Tubuhnya wangi melati. Rambutnya gelap malam tanpa bintang. Langkahnya seriang kupu-kupu di taman bunga.
Ia tengah berlawalata menyusuri sepi saat kami bersua. Kami berbincang ringan di pojokan angan. Di atas, kulihat langit biru tebal. Awan menggeletar jemu dikalang angin selembut beludru.
Aku ingat, perempuan itu duduk setelah meletakkan secangkir kembang warna-warni di atas meja. Sekilas kulihat ada roncean mawar hutan di kepalanya.
“Mari, temani aku duduk di sini melewati sunyi,” ia meminta.

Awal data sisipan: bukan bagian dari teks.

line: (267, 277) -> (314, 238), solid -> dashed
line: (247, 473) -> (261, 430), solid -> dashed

Aku mengangguk, dan duduk di sampingnya.
Ia mendesah perlahan
sebelum membuka mulutnya. Sebentar saja. Kalimatnya segera mengalir lancar
seperti deras Sungai Mahakam. Setiap kata yang keluar dari mulutnya adalah
matahari pagi. Setiap dengus napasnya menari bagaikan rama-rama senja.
Perempuan nirwana itu
berkisah tentang padang savana dan seorang satria yang bertualang di atas
pelana kuda. Jalannya gontai dibalut layu. Lesi. Luyu. Sayu. Satria itu
berkelana di antara kelimun sengkarut. Setiap jejak kakinya berkelindan dengan
badai.
Aku mendengar setiap
kata yang keluar dari bibir merah gulalinya dengan gulana tak terperi.

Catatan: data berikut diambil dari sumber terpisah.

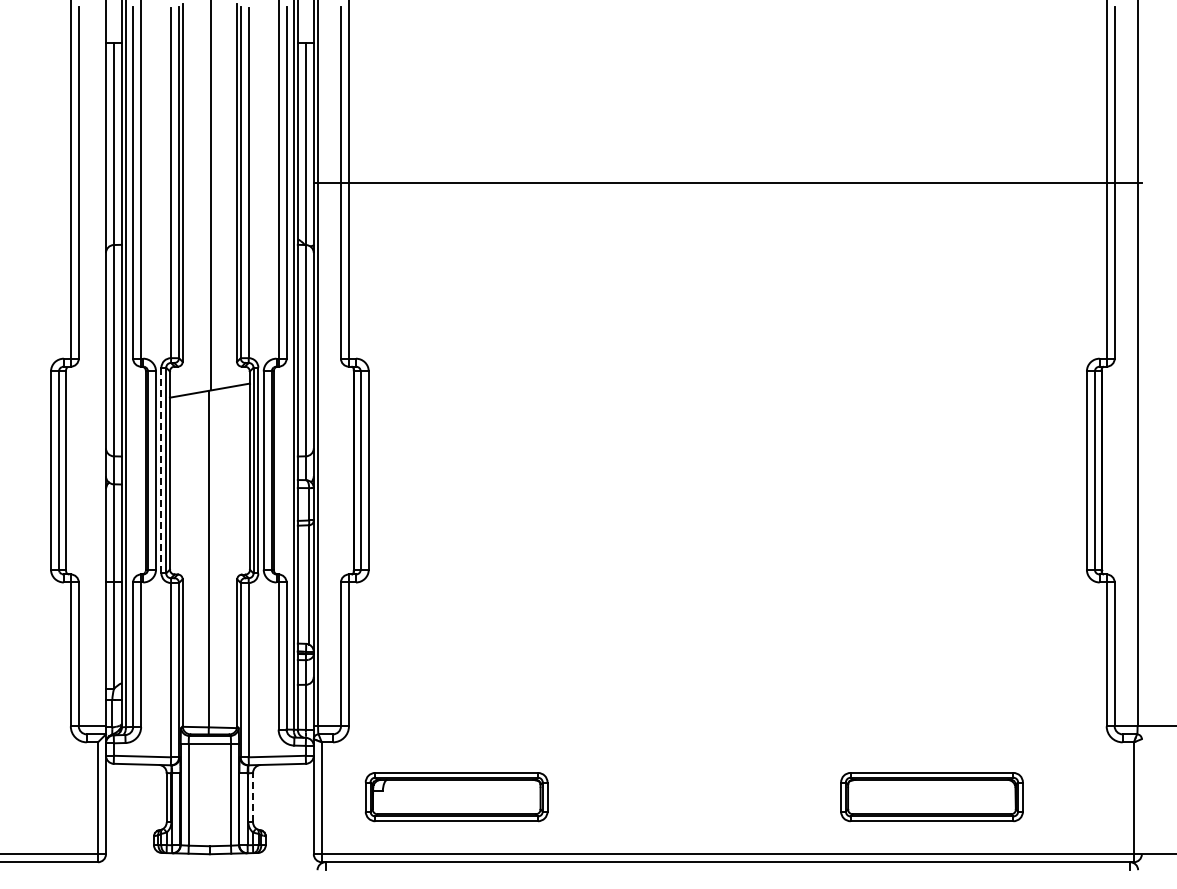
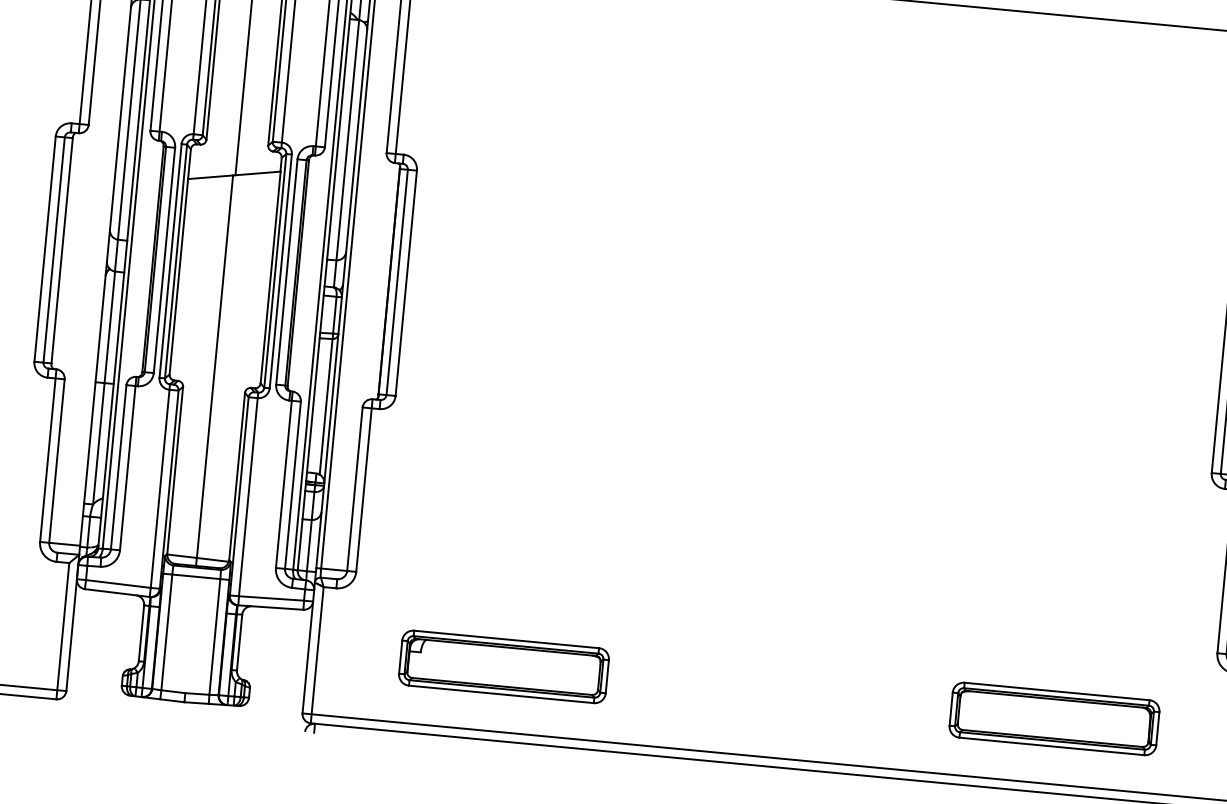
line: (161, 470) -> (170, 260), dashed -> solid
line: (253, 797) -> (240, 642), dashed -> solid
part: (456, 797) -> (503, 667), moved
part: (931, 797) -> (1053, 719), moved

Kubayangkan lelaki itu telah mengarungi lima benua, tujuh samudera,
berpuluh-puluh tundra. Ia mungkin pernah menginjak dan terpelanting di atas
hamparan lumut hijau.
Adakah dia berkawan? Adakah beban membolot kakinya? Apakah lukanya
teruk?
Perempuan itu tak
menjawab
“Satria itu ada di tubir nasib yang telah dipahatkan atas dirinya. Ia
meronta. Tapi, hidup tak melulu seperti dalam fabel,”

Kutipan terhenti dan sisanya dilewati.